12.4 Dealing with daylight saving and leap years
One of the problems that arises in the case of data with high frequency is the change of local time due to daylight saving (DST). This happens in some countries two times a year: in spring, the time is moved one hour forward (typically at 1 a.m. to 2 a.m.), while in the autumn, it is moved back one hour. The implications of this are terrifying from a forecasting point of view because one day of the year has 23 hours, while the other has 25 hours. This leads to modelling difficulties because all the business processes are typically aligned with the local time. This means that if the conventional seasonal ETS model with \(m=24\) fits the data, it will only work correctly in half of the year. If the smoothing parameter \(\gamma\) is high enough then after the DST change, the model will start updating the states and eventually will adapt to the new patterns, but this implies that \(\gamma\) will be higher than needed, introducing unnecessary reactivity in the model and thus wider prediction intervals.
There are two solutions to this problem:
- Shift the periodicity for one day, when the time changes from 24 to either 23, or 25, depending on the time of year;
- Introduce categorical variables for factors, which will mark specific hours of the day.
The first option is more challenging to formalise mathematically and implement in software, but does not require estimation of additional parameters – we only need to change the seasonality lag from 24 to either 23 or 25 for a specific day depending on the specific time change. This approach for seasonal ETS is implemented in adam()
if the data has appropriate timestamps and is framed as a zoo
object or something similar. The second option relies on the already discussed mechanism of ETSX{D} with categorical variables (Section 10.5) and is in general simpler. Given the connection between seasonality in the conventional ETS model and the ETSX{D} with categorical variables for seasonality, both approaches should be equivalent in terms of final forecasts.
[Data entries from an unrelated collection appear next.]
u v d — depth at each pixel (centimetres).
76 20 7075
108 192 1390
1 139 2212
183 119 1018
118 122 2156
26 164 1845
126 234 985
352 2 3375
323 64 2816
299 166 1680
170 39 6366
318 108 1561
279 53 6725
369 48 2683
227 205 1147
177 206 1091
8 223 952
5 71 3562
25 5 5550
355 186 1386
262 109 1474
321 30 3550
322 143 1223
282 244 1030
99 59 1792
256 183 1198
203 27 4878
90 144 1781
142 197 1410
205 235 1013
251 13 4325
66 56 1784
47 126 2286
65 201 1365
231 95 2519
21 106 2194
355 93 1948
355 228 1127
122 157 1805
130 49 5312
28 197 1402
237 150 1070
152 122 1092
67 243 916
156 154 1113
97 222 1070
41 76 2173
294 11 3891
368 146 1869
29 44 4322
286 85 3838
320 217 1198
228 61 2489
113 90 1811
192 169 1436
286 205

The second problem in the high frequency data is the leap years. It can also be solved shifting the periodicity from \(m=365\) to \(m=366\) on 29th February in the spirit of option (1) or using the categorical variables approach (2). There is a difference, however: the latter assumes the estimation of an additional parameter, while the former would be suitable for the data with only one leap year in the data, where the estimation of the seasonal index for 29th February might be difficult. However, given the discussion in Section 12.3, maybe we should not bother with \(m=365\) in the first place and rethink the problem, if possible. Having 52/53 weeks in a year has similar difficulties but at least does not involve the estimation of so many initial seasonal states.
Alternatively, De Livera (2010) proposed to tackle the problem of leap years, introducing the fractional seasonality via Fourier series. The model that implements this is called TBATS (it is an Exponential Smoothing state space model with Box-Cox transformation, ARMA errors, Trend, and Seasonal components, De Livera et al., 2011). While this resolves the aforementioned problem with leap years, the approach introduces an additional complexity, because now we need to select the number of harmonics to use, which in general is not straightforward.
Summarising, when trying to resolve the problem with DST and leap years, there are several possible solutions, each one of them having advantages and disadvantages. In order to decide which to use in the end, it makes sense to try out several of them and select the one that works better (e.g. produces lower forecast errors).